東京六大学・私立「初年度は安くても120万超」…年々高くなる学費の実情

(※写真はイメージです/PIXTA)

学生に人気の高い大学群の一つである「東京六大学」。大学の学部ごとの学費を調査し、日本の厳しい教育事情について解説していきます。

東京六大学 学部・学科別学費ランキング

東京六大学とは、「東京六大学野球連盟」に加盟所属する大学群のことを指します。具体的には、東京大学、早稲田大学、慶応義塾大学、明治大学、立教大学、法政大学の6つ。
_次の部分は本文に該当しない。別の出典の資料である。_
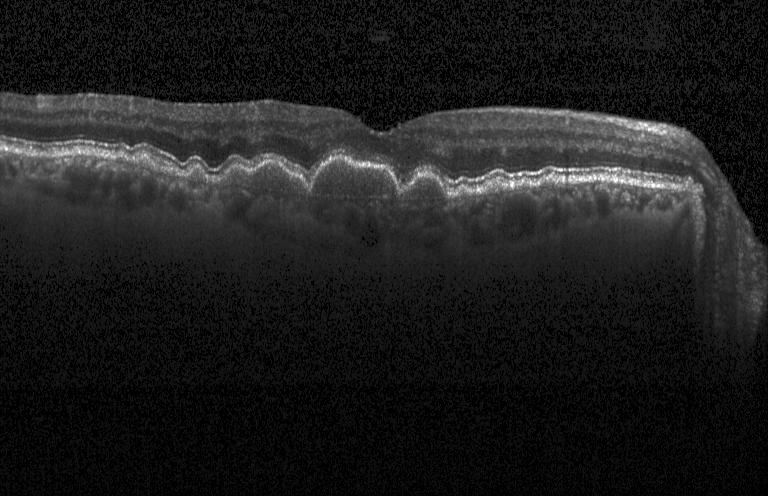

Drusen.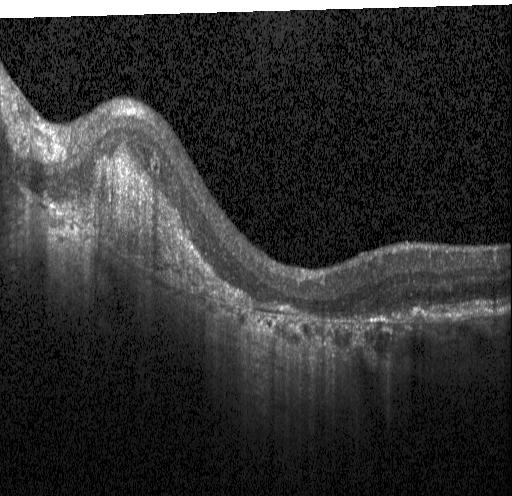 Fovea-centered. Optical coherence tomography scan. Instrument: Heidelberg Spectralis. OCT finding: choroidal neovascularization.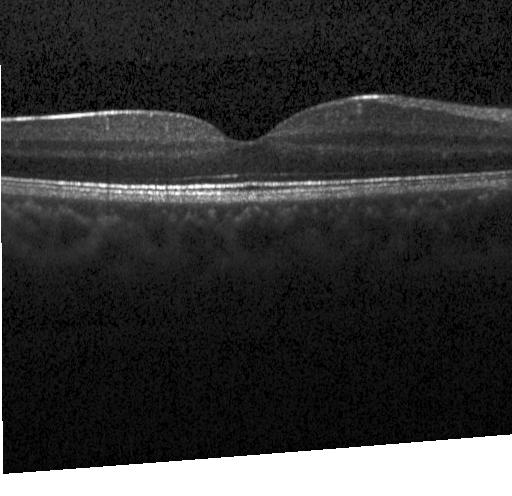

Retinal OCT cross-section
Diagnosis: no choroidal neovascularization, no diabetic macular edema, and no drusen.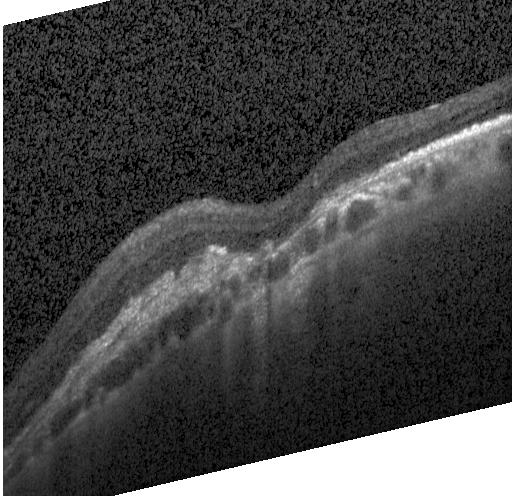 Retinal OCT cross-section.
Impression: a choroidal neovascular membrane.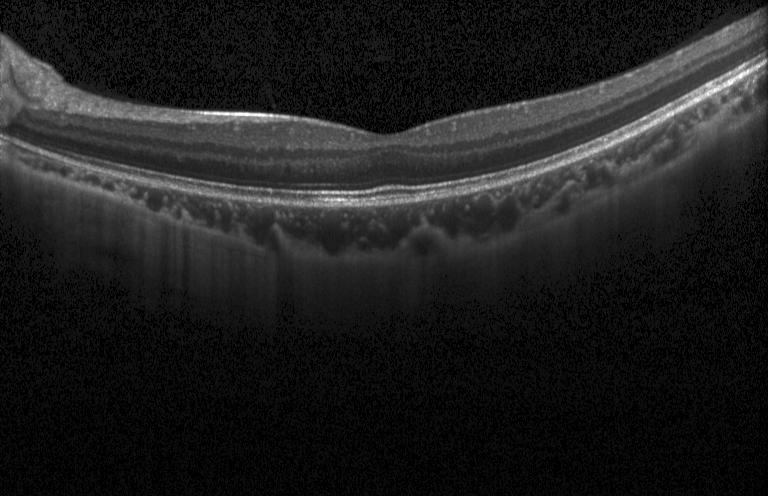
Impression: no evidence of choroidal neovascularization, diabetic macular edema, or drusen.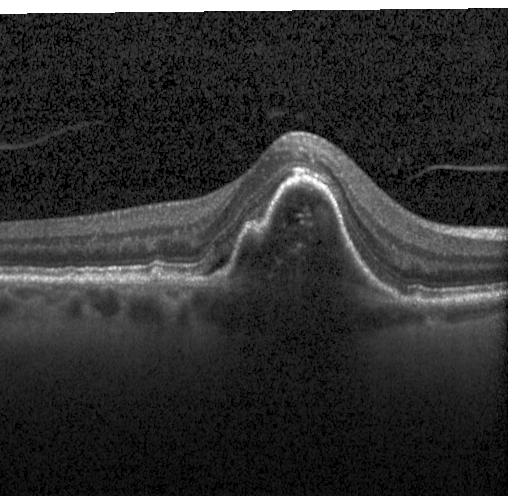 Optical coherence tomography B-scan. CNV.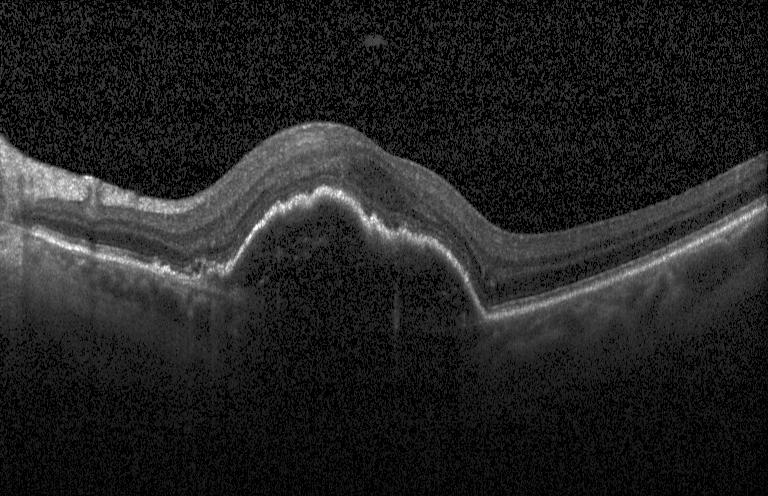

Macular scan. OCT line scan — The scan shows choroidal neovascularization (CNV).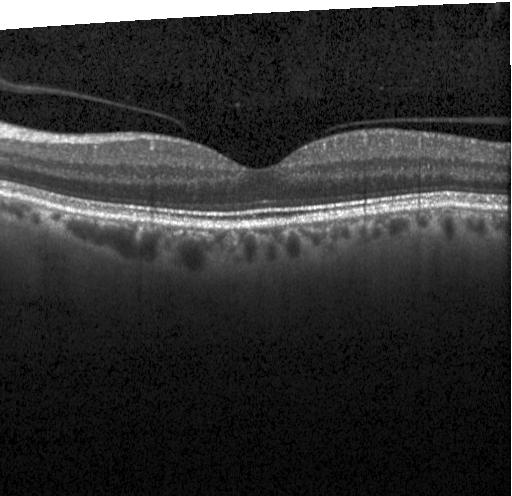
The scan shows neither CNV, DME, nor drusen.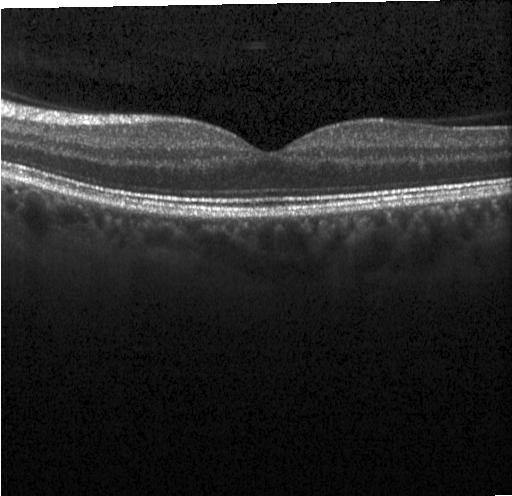 Macular OCT: neither choroidal neovascularization, diabetic macular edema, nor drusen.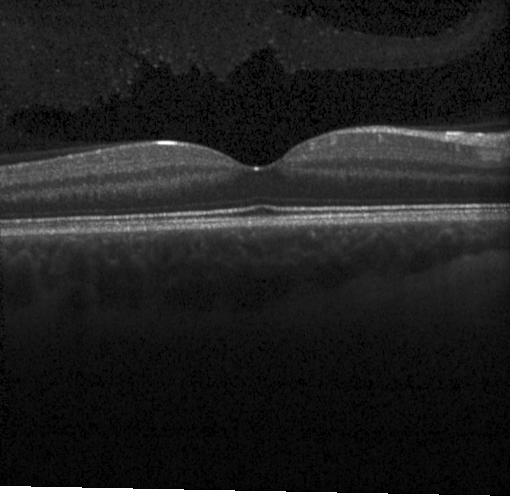

Optical coherence tomography scan, macular scan — No evidence of choroidal neovascularization, diabetic macular edema, or drusen.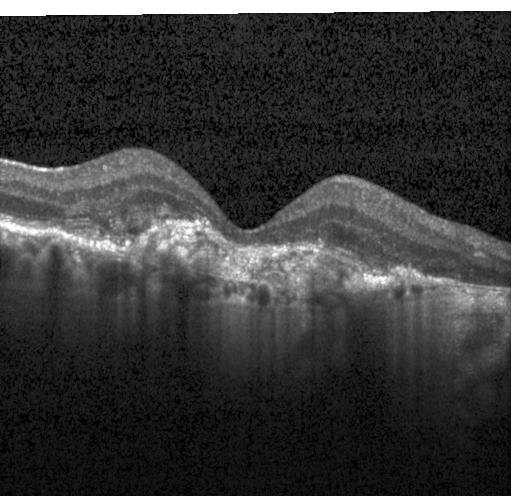

OCT B-scan
Assessment: a choroidal neovascular membrane.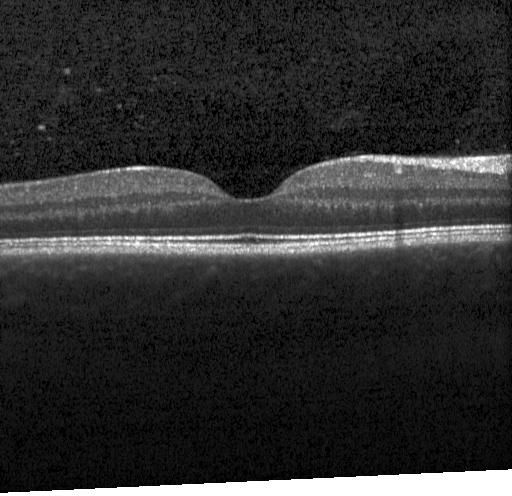
OCT line scan. Acquired on a Heidelberg Spectralis. Fovea-centered. Impression: no evidence of CNV, DME, or drusen.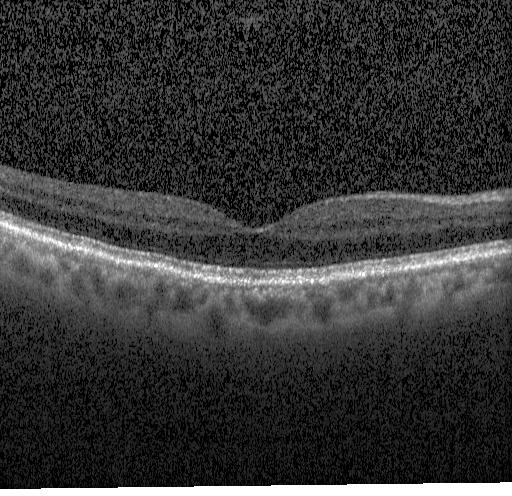
Spectral-domain OCT B-scan: neither choroidal neovascularization, diabetic macular edema, nor drusen.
各大学は入学難易度が高く人気もあり、毎年多くの学生さんが入試を受けています。

これらの大学は、東京大学を除いて学費も非常に高額です。記事作成時に発表されている初年度の学費は、東京大学以外すべての大学で120万円を超えており、2年目でも年間100万円以上かかります。またほとんどの大学・学部において、2024年度は2023年度と比べ学費が高くなります(大学ホームページより)。

具体的にみていくと、東京大学(全学部)の初年度学費が81万7,800円で最も安く、慶応義塾大学医学部が390万3,350円で最も高額です。また、文系学部が理系学部より数十万円安くなる傾向にあります。

大学の学部別にみていきましょう。早稲田大学で最も安いのは「教育学部(教育学科・国語国文学科・社会科・複合文化学科)」124万8,300円~128万8,300円(実験実習料により異なる)で、最も高いのは「先進理工学部」188万7,000円となっています。

立教大学で最も安いのは「経済学部」「法学部 法学科 政治学科 国際ビジネス法学科(グローバルコースを除く)」「観光学部」137万4,500円、最も高いのは「グローバル・リベラルアーツ・プログラムコース」210万3,500円。

法政大学で最も安いのは「文学部哲学科」131万2,000円、最も高いのは「理工学部 機械工(航空操縦学)学科」222万3,000円。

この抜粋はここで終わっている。